Lapid addresses business owners
Lapid addresses business ownersLiat Mendel

Finance Minister Yair Lapid said Wednesday that hareidim are “industrious and intelligent workers” and called on business owners to employ them. He spoke at the Fifth Conference for Small and Medium-sized Businesses (SMB).

The minister, who leads the secularist Yesh Atid party, began his address by referring to the financial worries the business owners must live with. “My wife's parents have a small business,” he related. “They have a store. And in the last 25 years I have learned, through them, what the life of a small business owner is like. I learned that the most central element in the life of a small business owner is anxiety.

"Small business owners are always worried. That is the big difference, the absolute one, between an independent business owner and a salaried employee,” Lapid said. “Because a salaried employee, even if he is the most dedicated worker in the firm, even if he stays at the workplace until 9 p.m. of his own initiative, once he goes down to the parking lot, he leaves it behind him.”

The state has turned into something that worries the small businesses instead of helping them, said the journalist-turned-finance minister. “A sample survey carried out between January 2012 and June 2013 showed that 67% of the payments that the state paid its suppliers were carried out late. Many of these suppliers are small businesses that cannot really do anything about this. They will not sue, because it is expensive and complicated, and they will not go work with another client, because there is no 'spare' country here that they can do business with.”

Lapid called the phenomenon unfair. “There is no justification for small suppliers, which are struggling for daily survival anyway in a difficult economic reality, to have to give the state, which is the main buyer in the market, interest-free loans from their private money.”

"Hire hareidim, they're looking for work now"

Lapid, who has been the target of hareidi anger due to legislation and comments that have painted him as a fierce detractor of their way of life, also urged employers to hire hareidim.

"The state is facing a great challenge these days and it needs your assistance,” he told his audience. “The request is a simple one: hire hareidim. Employ them. Following the legislation of the Equal Burden Law, tens of thousands of hareidim are now looking for work.

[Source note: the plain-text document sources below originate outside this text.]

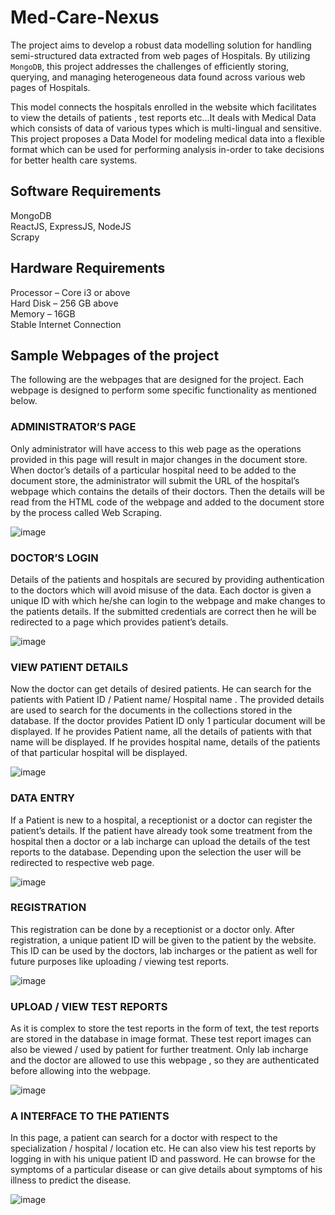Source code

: # Med-Care-Nexus
The project aims to develop a robust  data modelling solution for handling semi-structured data extracted from web pages of Hospitals. By utilizing ```MongoDB```, this project addresses the challenges of efficiently storing, querying, and managing heterogeneous data found across various web pages of Hospitals.

This model connects the hospitals enrolled in the website which facilitates to view  the details of patients , test reports etc...It deals with Medical Data which consists of data of various types which is multi-lingual and sensitive. This project proposes a Data Model for modeling medical data into a flexible format  which can be used for performing analysis in-order to take decisions for better health care systems.

## Software Requirements 
MongoDB<br/>
ReactJS, ExpressJS, NodeJS<br/>
Scrapy<br/>
## Hardware Requirements 
Processor – Core i3 or above<br/>
Hard Disk – 256 GB above<br/>
Memory   – 16GB<br/>
Stable Internet Connection<br/>
## Sample Webpages of the project
The following are the webpages that are designed for the project. Each webpage is designed to perform some specific functionality as mentioned below.

### ADMINISTRATOR’S PAGE

Only administrator will have access to this web page as the operations provided in this page will result in major changes in the document store. When doctor’s details of a particular hospital need to be added to the document store, the administrator will submit the URL of the hospital’s webpage which contains the details of their doctors. Then the details will be read from the HTML code of the webpage and added to the document store by the process called Web Scraping.

![image](https://github.com/user-attachments/assets/a72131a1-40bc-4115-b3ad-b0c0e8edabef)

### DOCTOR’S LOGIN

Details of the patients and hospitals are secured by providing authentication to the doctors which will avoid misuse of the data. Each doctor is given a unique ID with which he/she can login to the webpage and make changes to the patients details. If the submitted credentials are correct then he will be redirected to a page which provides patient’s details.

![image](https://github.com/user-attachments/assets/2665899f-656e-4ea6-b354-0287375687c8)

### VIEW PATIENT DETAILS

Now the doctor can get details of desired patients.
He can search for the patients with Patient ID / Patient name/ Hospital name .
The provided details are used to search for the documents in the collections stored in the database.
If the doctor provides Patient ID only 1 particular document will be displayed.
If he provides Patient name, all the details of patients with that name will be displayed.
If he provides hospital name, details of the patients of that particular hospital will be displayed.

![image](https://github.com/user-attachments/assets/f0b844ba-ccee-4f52-82c3-f3ea190716a8)

### DATA ENTRY

If a Patient is new to a hospital, a receptionist or a doctor can register the patient’s details. If the patient have already took some treatment from the hospital then a doctor or a lab incharge can upload the details of the test reports to the database. Depending upon the selection the user will be redirected to respective web page.

![image](https://github.com/user-attachments/assets/6ac2fefb-c59a-498d-aa28-53074e05da2a)

### REGISTRATION

This registration can be done by a receptionist or a doctor only. After registration, a unique patient ID will be given to the patient by the website. This ID can be used by the doctors, lab incharges or the patient as well for future purposes like uploading / viewing test reports.

![image](https://github.com/user-attachments/assets/c14c1526-47c9-4af1-ac68-34f004a51712)

### UPLOAD / VIEW TEST REPORTS

As it is complex to store the test reports in the form of text, the test reports are stored in the database in image format. These test report images can also be viewed / used by patient for further treatment. Only lab incharge and the doctor are allowed to use this webpage , so they are authenticated before allowing into the webpage.

![image](https://github.com/user-attachments/assets/aa0d0067-f268-432c-8275-d3a4b9cb20e2)

### A  INTERFACE TO THE PATIENTS

In this page, a patient can search for a doctor with respect to the specialization / hospital / location etc. He can also view his test reports by logging in with his unique patient ID and password. He can browse for the symptoms of a particular disease or can give details about symptoms of his illness to predict the disease.

![image](https://github.com/user-attachments/assets/e82fb386-8f51-4bb1-8244-f50dcd2ece30)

"Take them,” he requested. “I know it's not simple. People ask themselves questions: how do we get by with the kashrut? What do we do if a woman in a spaghetti-strap top enters my business? How do we create a work environment in which we all get along together? I am not saying for one moment that all of these have simple answers, but it is completely possible.”

Lapid insisted that there are already tens of thousands of businesses that employ hareidim, which have found solutions to problems like these. “The important point is that if we, as a human society, do not respond to the challenge of integrating hareidim into the work market, if we only demand that they enlist to the military and work, without enlisting ourselves to help them integrate into Israeli society, we have done nothing.”

"Anyone who made this effort,” the minister added, “ultimately benefited from it. Because they are industrious workers, and intelligent, and they learn fast, and they will know how to show you gratitude for giving them a chance.”